PASSAGE TO READ:
────────

Robert Carman Coates,   (March 10, 1928 – January 12, 2016) was a Canadian politician and Cabinet minister.

Early life and education
Coates was born in Amherst, Nova Scotia, the son of a cattle buyer.

In 1951 Coates received a Bachelor of Arts in Political Science from Mount Allison University in nearby Sackville, New Brunswick. In 1954, Coates graduated from Dalhousie Law School in Halifax. Prior to his election, Coates was a lawyer and member of the Nova Scotia Barristers' Society.

Political career
Coates was first elected to the House of Commons of Canada in the 1957 election as the Progressive Conservative Member of Parliament (MP) for Cumberland, Nova Scotia. Coates was a backbencher during the John Diefenbaker and Joe Clark governments. He was appointed to the Cabinet of Brian Mulroney as Defence Minister following the Tory victory in the 1984 election.

────────

DATASET SECTION:
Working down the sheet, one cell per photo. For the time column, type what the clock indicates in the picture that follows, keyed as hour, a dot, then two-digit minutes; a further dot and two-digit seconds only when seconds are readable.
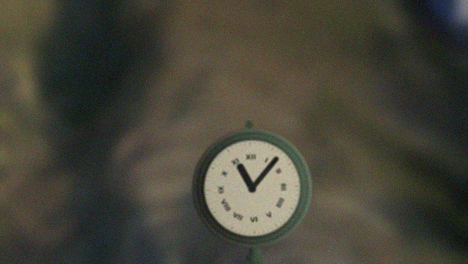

────────

JOBS:
a: According to the passage about Robert Coates, in what year did he graduate from Dalhousie Law School?
b: For each statement, say whether it agrees with the passage about Robert Coates, and quote the words that decide it. (i) Coates was born in Sackville, New Brunswick. (ii) Coates was first elected to the House of Commons in 1957 as the Member of Parliament for Cumberland, Nova Scotia. (iii) Coates served as a Cabinet minister in the Joe Clark government.
c: Resume the passage about Robert Coates, starting after its last sentence.

RESULTS:
a: 1954

b:
(i) No: "Coates was born in Amherst, Nova Scotia, the son of a cattle buyer."
(ii) Yes: "Coates was first elected to the House of Commons of Canada in the 1957 election as the Progressive Conservative Member of Parliament (MP) for Cumberland, Nova Scotia."
(iii) No: "Coates was a backbencher during the John Diefenbaker and Joe Clark governments."

c:
Coates' main initiative was the re-introduction of separate uniforms for the naval, land and air branches of the military. Liberal Paul Hellyer had unified the Royal Canadian Navy, Canadian Army and Royal Canadian Air Force into an integrated Canadian Forces with a single uniform in 1967. Hellyer had scrapped the traditional British style uniforms and ranks of the Canadian Army, Royal Canadian Navy and Royal Canadian Air Force. The new uniforms resembled those of the US air force.

Coates resigned from the Cabinet on February 12, 1985, after it emerged that he visited several strip clubs during a trip to West Germany in November 1984. Coates did not run in the 1988 election.

Death
Coates died in Halifax on January 12, 2016, after a short illness, at the age of 87.

Personal life
In 1954, Coates married Mary Blanche Wade of Perth Junction, New Brunswick. The couple had two children, David Wade and Jodi.

Archives 
There is Robert C. Coates fonds at Library and Archives Canada.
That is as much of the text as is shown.